Dois velhos amigos conversavam, insatisfeitos.
– É muito esquisito mesmo como o mundo se esquece das pessoas e de coisas que aconteceram ontem ou anteontem. Desconfio que é uma doença contagiosa essa forma de esquecer.
– Somos latinos.
– Sim, e daí?
– Preferimos a fala, o momento, o que está acontecendo agora. Somos um povo por demais falante. Não gostamos de escrever, muito menos de ler. Um fato sobrepõe-se a outro. Quase tudo, imediatamente, torna-se passado. Ficamos ansiosos por novos acontecimentos, escravos da mídia, do Facebook, do Instagram, dos celulares. Clímax sobre clímax. Mas não nos lembramos do que aconteceu ontem, anteontem. Já percebeu como ladrões de ontem são facilmente considerados santos ou salvadores da Pátria hoje? Isso é doença contagiosa.

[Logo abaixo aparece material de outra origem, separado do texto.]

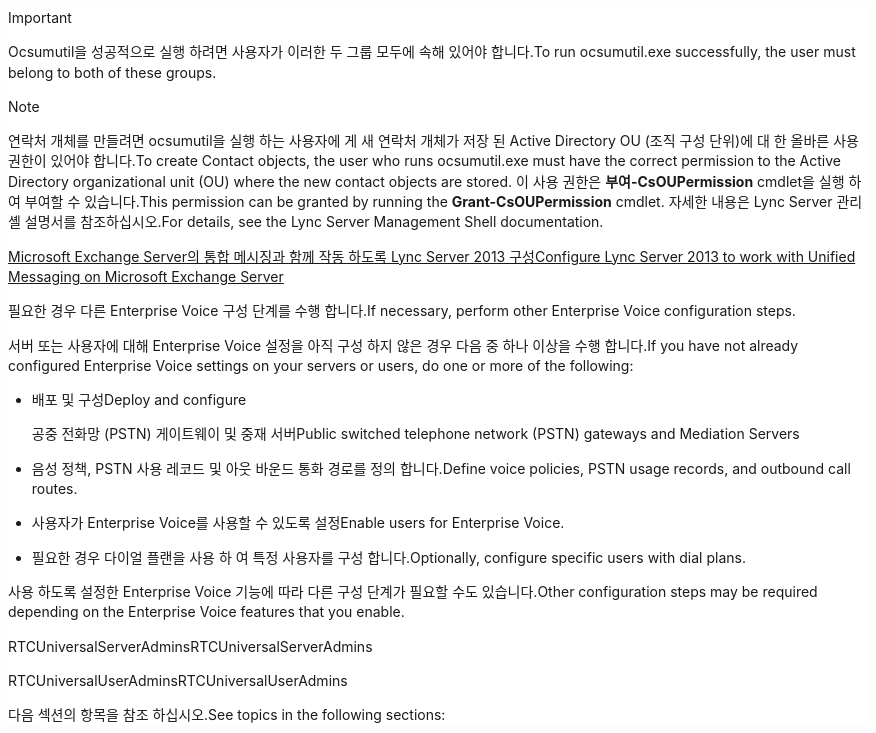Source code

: 

> [!IMPORTANT]
> <span data-ttu-id="26576-196">Ocsumutil을 성공적으로 실행 하려면 사용자가 이러한 두 그룹 모두에 속해 있어야 합니다.</span><span class="sxs-lookup"><span data-stu-id="26576-196">To run ocsumutil.exe successfully, the user must belong to both of these groups.</span></span>





> [!NOTE]
> <span data-ttu-id="26576-197">연락처 개체를 만들려면 ocsumutil을 실행 하는 사용자에 게 새 연락처 개체가 저장 된 Active Directory OU (조직 구성 단위)에 대 한 올바른 사용 권한이 있어야 합니다.</span><span class="sxs-lookup"><span data-stu-id="26576-197">To create Contact objects, the user who runs ocsumutil.exe must have the correct permission to the Active Directory organizational unit (OU) where the new contact objects are stored.</span></span> <span data-ttu-id="26576-198">이 사용 권한은 <STRONG>부여-CsOUPermission</STRONG> cmdlet을 실행 하 여 부여할 수 있습니다.</span><span class="sxs-lookup"><span data-stu-id="26576-198">This permission can be granted by running the <STRONG>Grant-CsOUPermission</STRONG> cmdlet.</span></span> <span data-ttu-id="26576-199">자세한 내용은 Lync Server 관리 셸 설명서를 참조하십시오.</span><span class="sxs-lookup"><span data-stu-id="26576-199">For details, see the Lync Server Management Shell documentation.</span></span>

</td>
<td><p><span data-ttu-id="26576-200"><a href="lync-server-2013-configure-lync-server-2013-to-work-with-unified-messaging-on-microsoft-exchange-server.md">Microsoft Exchange Server의 통합 메시징과 함께 작동 하도록 Lync Server 2013 구성</a></span><span class="sxs-lookup"><span data-stu-id="26576-200"><a href="lync-server-2013-configure-lync-server-2013-to-work-with-unified-messaging-on-microsoft-exchange-server.md">Configure Lync Server 2013 to work with Unified Messaging on Microsoft Exchange Server</a></span></span></p></td>
</tr>
<tr class="even">
<td><p><span data-ttu-id="26576-201">필요한 경우 다른 Enterprise Voice 구성 단계를 수행 합니다.</span><span class="sxs-lookup"><span data-stu-id="26576-201">If necessary, perform other Enterprise Voice configuration steps.</span></span></p></td>
<td><p><span data-ttu-id="26576-202">서버 또는 사용자에 대해 Enterprise Voice 설정을 아직 구성 하지 않은 경우 다음 중 하나 이상을 수행 합니다.</span><span class="sxs-lookup"><span data-stu-id="26576-202">If you have not already configured Enterprise Voice settings on your servers or users, do one or more of the following:</span></span></p>
<ul>
<li><p><span data-ttu-id="26576-203">배포 및 구성</span><span class="sxs-lookup"><span data-stu-id="26576-203">Deploy and configure</span></span></p>
<p><span data-ttu-id="26576-204">공중 전화망 (PSTN) 게이트웨이 및 중재 서버</span><span class="sxs-lookup"><span data-stu-id="26576-204">Public switched telephone network (PSTN) gateways and Mediation Servers</span></span></p></li>
<li><p><span data-ttu-id="26576-205">음성 정책, PSTN 사용 레코드 및 아웃 바운드 통화 경로를 정의 합니다.</span><span class="sxs-lookup"><span data-stu-id="26576-205">Define voice policies, PSTN usage records, and outbound call routes.</span></span></p></li>
<li><p><span data-ttu-id="26576-206">사용자가 Enterprise Voice를 사용할 수 있도록 설정</span><span class="sxs-lookup"><span data-stu-id="26576-206">Enable users for Enterprise Voice.</span></span></p></li>
<li><p><span data-ttu-id="26576-207">필요한 경우 다이얼 플랜을 사용 하 여 특정 사용자를 구성 합니다.</span><span class="sxs-lookup"><span data-stu-id="26576-207">Optionally, configure specific users with dial plans.</span></span></p></li>
</ul>
<p><span data-ttu-id="26576-208">사용 하도록 설정한 Enterprise Voice 기능에 따라 다른 구성 단계가 필요할 수도 있습니다.</span><span class="sxs-lookup"><span data-stu-id="26576-208">Other configuration steps may be required depending on the Enterprise Voice features that you enable.</span></span></p></td>
<td><p><span data-ttu-id="26576-209">RTCUniversalServerAdmins</span><span class="sxs-lookup"><span data-stu-id="26576-209">RTCUniversalServerAdmins</span></span></p>
<p><span data-ttu-id="26576-210">RTCUniversalUserAdmins</span><span class="sxs-lookup"><span data-stu-id="26576-210">RTCUniversalUserAdmins</span></span></p></td>
<td><p><span data-ttu-id="26576-211">다음 섹션의 항목을 참조 하십시오.</span><span class="sxs-lookup"><span data-stu-id="26576-211">See topics in the following sections:</span></span></p>
<ul>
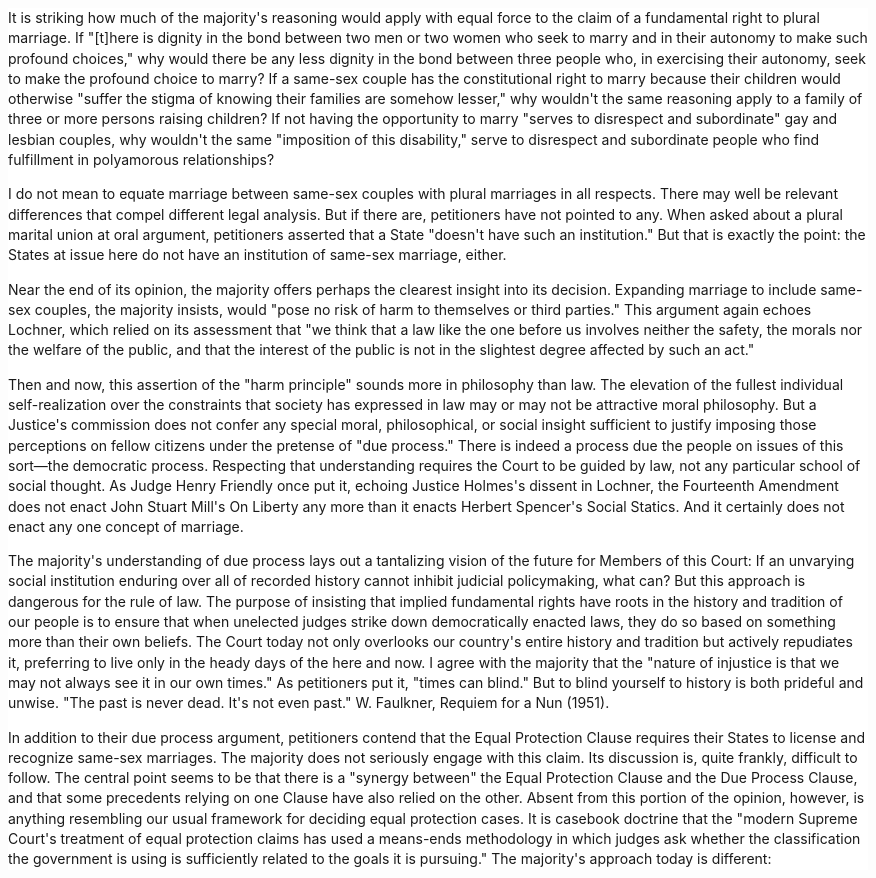 It is striking how much of the majority's reasoning would apply with equal force to the claim of a fundamental right to plural marriage. If "[t]here is dignity in the bond between two men or two women who seek to marry and in their autonomy to make such profound choices," why would there be any less dignity in the bond between three people who, in exercising their autonomy, seek to make the profound choice to marry? If a same-sex couple has the constitutional right to marry because their children would otherwise "suffer the stigma of knowing their families are somehow lesser," why wouldn't the same reasoning apply to a family of three or more persons raising children? If not having the opportunity to marry "serves to disrespect and subordinate" gay and lesbian couples, why wouldn't the same "imposition of this disability," serve to disrespect and subordinate people who find fulfillment in polyamorous relationships?

I do not mean to equate marriage between same-sex couples with plural marriages in all respects. There may well be relevant differences that compel different legal analysis. But if there are, petitioners have not pointed to any. When asked about a plural marital union at oral argument, petitioners asserted that a State "doesn't have such an institution." But that is exactly the point: the States at issue here do not have an institution of same-sex marriage, either.

Near the end of its opinion, the majority offers perhaps the clearest insight into its decision. Expanding marriage to include same-sex couples, the majority insists, would "pose no risk of harm to themselves or third parties." This argument again echoes Lochner, which relied on its assessment that "we think that a law like the one before us involves neither the safety, the morals nor the welfare of the public, and that the interest of the public is not in the slightest degree affected by such an act."

Then and now, this assertion of the "harm principle" sounds more in philosophy than law. The elevation of the fullest individual self-realization over the constraints that society has expressed in law may or may not be attractive moral philosophy. But a Justice's commission does not confer any special moral, philosophical, or social insight sufficient to justify imposing those perceptions on fellow citizens under the pretense of "due process." There is indeed a process due the people on issues of this sort—the democratic process. Respecting that understanding requires the Court to be guided by law, not any particular school of social thought. As Judge Henry Friendly once put it, echoing Justice Holmes's dissent in Lochner, the Fourteenth Amendment does not enact John Stuart Mill's On Liberty any more than it enacts Herbert Spencer's Social Statics. And it certainly does not enact any one concept of marriage.

The majority's understanding of due process lays out a tantalizing vision of the future for Members of this Court: If an unvarying social institution enduring over all of recorded history cannot inhibit judicial policymaking, what can? But this approach is dangerous for the rule of law. The purpose of insisting that implied fundamental rights have roots in the history and tradition of our people is to ensure that when unelected judges strike down democratically enacted laws, they do so based on something more than their own beliefs. The Court today not only overlooks our country's entire history and tradition but actively repudiates it, preferring to live only in the heady days of the here and now. I agree with the majority that the "nature of injustice is that we may not always see it in our own times." As petitioners put it, "times can blind." But to blind yourself to history is both prideful and unwise. "The past is never dead. It's not even past." W. Faulkner, Requiem for a Nun (1951).

In addition to their due process argument, petitioners contend that the Equal Protection Clause requires their States to license and recognize same-sex marriages. The majority does not seriously engage with this claim. Its discussion is, quite frankly, difficult to follow. The central point seems to be that there is a "synergy between" the Equal Protection Clause and the Due Process Clause, and that some precedents relying on one Clause have also relied on the other. Absent from this portion of the opinion, however, is anything resembling our usual framework for deciding equal protection cases. It is casebook doctrine that the "modern Supreme Court's treatment of equal protection claims has used a means-ends methodology in which judges ask whether the classification the government is using is sufficiently related to the goals it is pursuing." The majority's approach today is different:

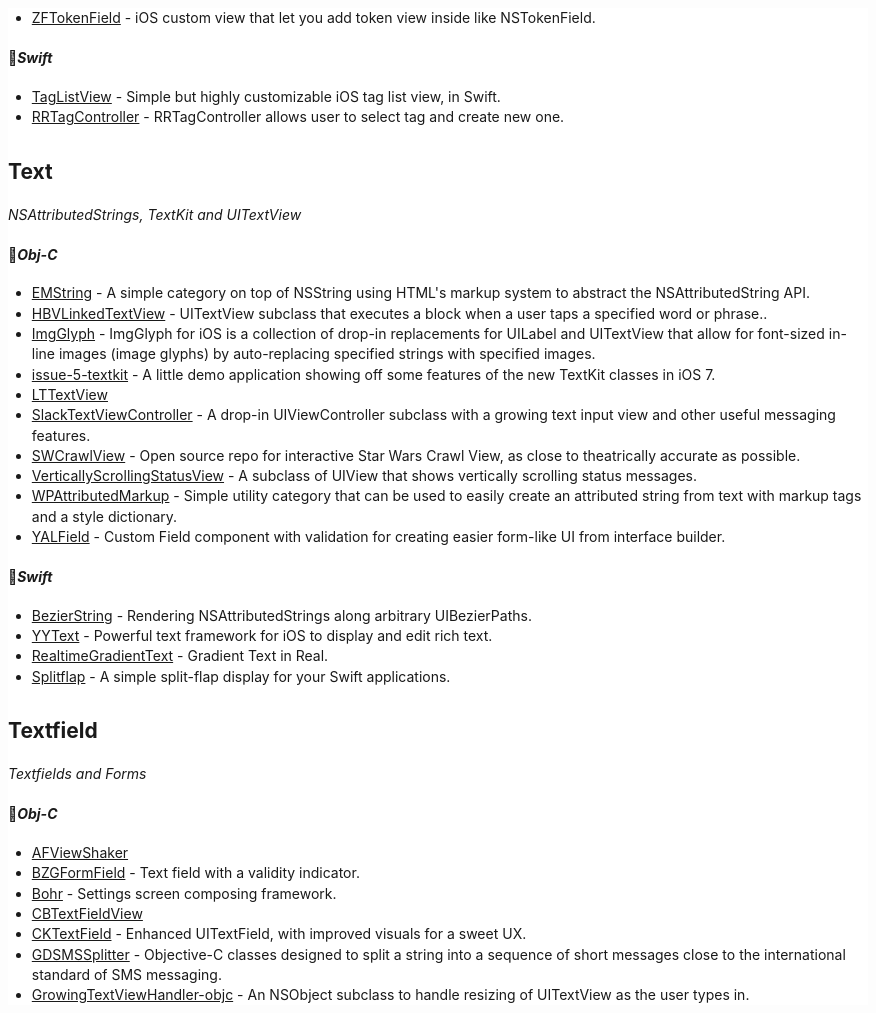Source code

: * [ZFTokenField](https://github.com/zoonooz/ZFTokenField) - iOS custom view that let you add token view inside like NSTokenField.

#### 🔸*Swift*
* [TagListView](https://github.com/xhacker/TagListView) - Simple but highly customizable iOS tag list view, in Swift.
* [RRTagController](https://github.com/remirobert/RRTagController) - RRTagController allows user to select tag and create new one.


## Text
*NSAttributedStrings, TextKit and UITextView*

#### 🔹*Obj-C*
* [EMString](https://github.com/TanguyAladenise/EMString) -  A simple category on top of NSString using HTML's markup system to abstract the NSAttributedString API.
* [HBVLinkedTextView](https://github.com/evilBird/HBVLinkedTextView) - UITextView subclass that executes a block when a user taps a specified word or phrase..
* [ImgGlyph](https://github.com/dzog/ImgGlyph) - ImgGlyph for iOS is a collection of drop-in replacements for UILabel and UITextView that allow for font-sized in-line images (image glyphs) by auto-replacing specified strings with specified images.
* [issue-5-textkit](https://github.com/objcio/issue-5-textkit) - A little demo application showing off some features of the new TextKit classes in iOS 7.
* [LTTextView](https://github.com/EugeneZZI/LTTextView)
* [SlackTextViewController](https://github.com/slackhq/SlackTextViewController) - A drop-in UIViewController subclass with a growing text input view and other useful messaging features.
* [SWCrawlView](https://github.com/MattFoley/SWCrawlView) - Open source repo for interactive Star Wars Crawl View, as close to theatrically accurate as possible.
* [VerticallyScrollingStatusView](https://github.com/rahuljiresal/VerticallyScrollingStatusView) - A subclass of UIView that shows vertically scrolling status messages.
* [WPAttributedMarkup](https://github.com/nigelgrange/WPAttributedMarkup) - Simple utility category that can be used to easily create an attributed string from text with markup tags and a style dictionary.
* [YALField](https://github.com/Yalantis/YALField) - Custom Field component with validation for creating easier form-like UI from interface builder.

#### 🔸*Swift*
* [BezierString](https://github.com/lvnyk/BezierString) - Rendering NSAttributedStrings along arbitrary UIBezierPaths.
* [YYText](https://github.com/ibireme/YYText) - Powerful text framework for iOS to display and edit rich text.
* [RealtimeGradientText](https://github.com/kevinzhow/RealtimeGradientText) - Gradient Text in Real.
* [Splitflap](https://github.com/YannickL/Splitflap) - A simple split-flap display for your Swift applications.


## Textfield
*Textfields and Forms*

#### 🔹*Obj-C*
* [AFViewShaker](https://github.com/ArtFeel/AFViewShaker)
* [BZGFormField](https://github.com/benzguo/BZGFormField) - Text field with a validity indicator.
* [Bohr](https://github.com/DavdRoman/Bohr) - Settings screen composing framework.
* [CBTextFieldView](https://github.com/braker1nine/CBTextFieldView)
* [CKTextField](https://github.com/JaNd3r/CKTextField) - Enhanced UITextField, with improved visuals for a sweet UX.
* [GDSMSSplitter](https://github.com/coffellas-cto/GDSMSSplitter) - Objective-C classes designed to split a string into a sequence of short messages close to the international standard of SMS messaging.
* [GrowingTextViewHandler-objc](https://github.com/hsusmita/GrowingTextViewHandler-objc) - An NSObject subclass to handle resizing of UITextView as the user types in.
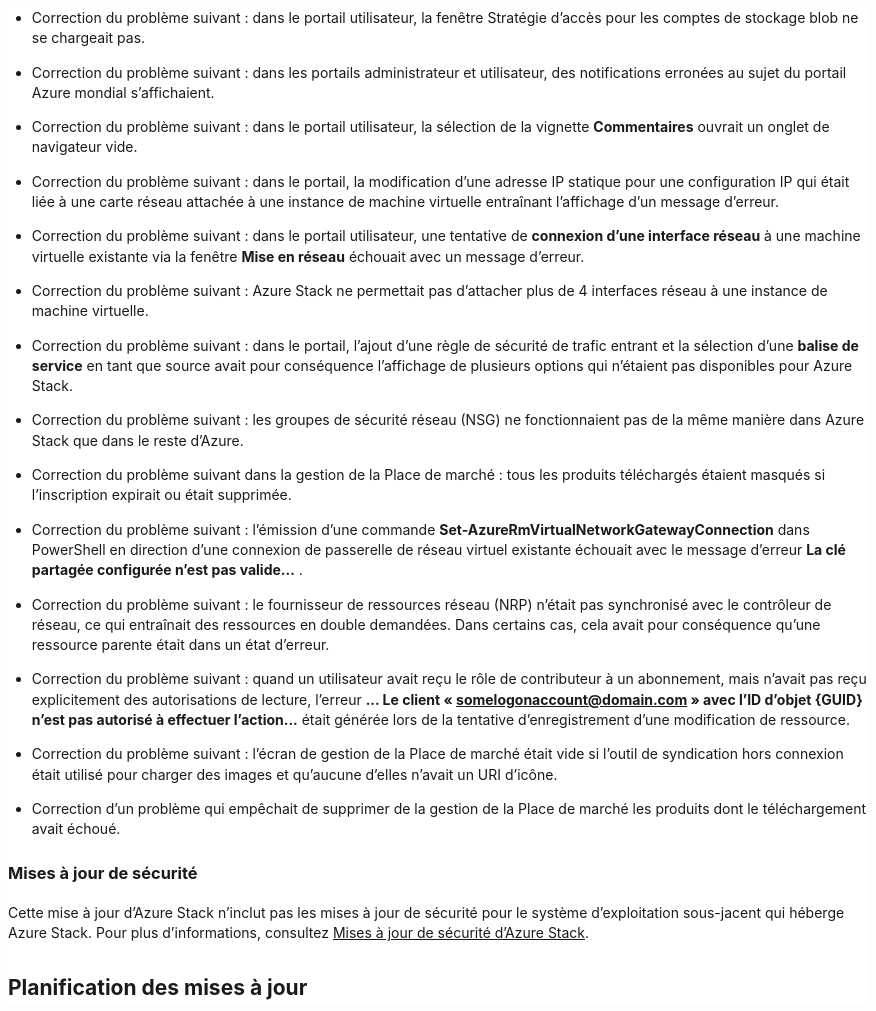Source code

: - Correction du problème suivant : dans le portail utilisateur, la fenêtre Stratégie d’accès pour les comptes de stockage blob ne se chargeait pas.

- Correction du problème suivant : dans les portails administrateur et utilisateur, des notifications erronées au sujet du portail Azure mondial s’affichaient.

- Correction du problème suivant : dans le portail utilisateur, la sélection de la vignette **Commentaires** ouvrait un onglet de navigateur vide.

- Correction du problème suivant : dans le portail, la modification d’une adresse IP statique pour une configuration IP qui était liée à une carte réseau attachée à une instance de machine virtuelle entraînant l’affichage d’un message d’erreur.

- Correction du problème suivant : dans le portail utilisateur, une tentative de **connexion d’une interface réseau** à une machine virtuelle existante via la fenêtre **Mise en réseau** échouait avec un message d’erreur.

- Correction du problème suivant : Azure Stack ne permettait pas d’attacher plus de 4 interfaces réseau à une instance de machine virtuelle.

- Correction du problème suivant : dans le portail, l’ajout d’une règle de sécurité de trafic entrant et la sélection d’une **balise de service** en tant que source avait pour conséquence l’affichage de plusieurs options qui n’étaient pas disponibles pour Azure Stack.

- Correction du problème suivant : les groupes de sécurité réseau (NSG) ne fonctionnaient pas de la même manière dans Azure Stack que dans le reste d’Azure.

- Correction du problème suivant dans la gestion de la Place de marché : tous les produits téléchargés étaient masqués si l’inscription expirait ou était supprimée.

- Correction du problème suivant : l’émission d’une commande **Set-AzureRmVirtualNetworkGatewayConnection** dans PowerShell en direction d’une connexion de passerelle de réseau virtuel existante échouait avec le message d’erreur **La clé partagée configurée n’est pas valide...** .

- Correction du problème suivant : le fournisseur de ressources réseau (NRP) n’était pas synchronisé avec le contrôleur de réseau, ce qui entraînait des ressources en double demandées. Dans certains cas, cela avait pour conséquence qu’une ressource parente était dans un état d’erreur.

- Correction du problème suivant : quand un utilisateur avait reçu le rôle de contributeur à un abonnement, mais n’avait pas reçu explicitement des autorisations de lecture, l’erreur **... Le client « somelogonaccount@domain.com » avec l’ID d’objet {GUID} n’est pas autorisé à effectuer l’action...** était générée lors de la tentative d’enregistrement d’une modification de ressource.

- Correction du problème suivant : l’écran de gestion de la Place de marché était vide si l’outil de syndication hors connexion était utilisé pour charger des images et qu’aucune d’elles n’avait un URI d’icône.

- Correction d’un problème qui empêchait de supprimer de la gestion de la Place de marché les produits dont le téléchargement avait échoué.

### <a name="security-updates"></a>Mises à jour de sécurité

Cette mise à jour d’Azure Stack n’inclut pas les mises à jour de sécurité pour le système d’exploitation sous-jacent qui héberge Azure Stack. Pour plus d’informations, consultez [Mises à jour de sécurité d’Azure Stack](azure-stack-release-notes-security-updates-1904.md).

## <a name="update-planning"></a>Planification des mises à jour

– Os velhos podiam contar a história aos novos.
– Poderiam, mas os novos não querem ouvir. Já se acham contaminados por essa doença...
– Bem, restam as histórias contadas nos livros...
– Em geral, esses livros foram encomendados por ditadores, tanto da direita como da esquerda, os vencedores, os donos da força. Os vencidos não conseguem contar sua história. O ladrão de hoje é o herói de amanhã. Mas não se preocupe, quase ninguém lê mesmo.
– Ah, os museus... Lá, está a memória.
– Sim, os museus... Parece que, neste país, alguém sem memória é mais feliz. Toda essa gente se interessa pelo imediato. Dias depois, já não se importam mais. Poucos se lembram, por exemplo, em quem votou na eleição passada.
– Parece que esta terra foi amaldiçoada com uma névoa do esquecimento. Esquecemos como parvos até coisas que aconteceram ontem. Sofremos da síndrome da mula-sem-cabeça.
– ?!...
– Temos cabeça, mas é o corpo que pensa. Nossa terra é boa, não há grandes epidemias, nem catástrofes, mas não lembramos do que aconteceu ontem. Vivemos do imediato, do clímax sobre clímax.
A conversa se alongou. Horas depois, já não se lembravam do que haviam dito.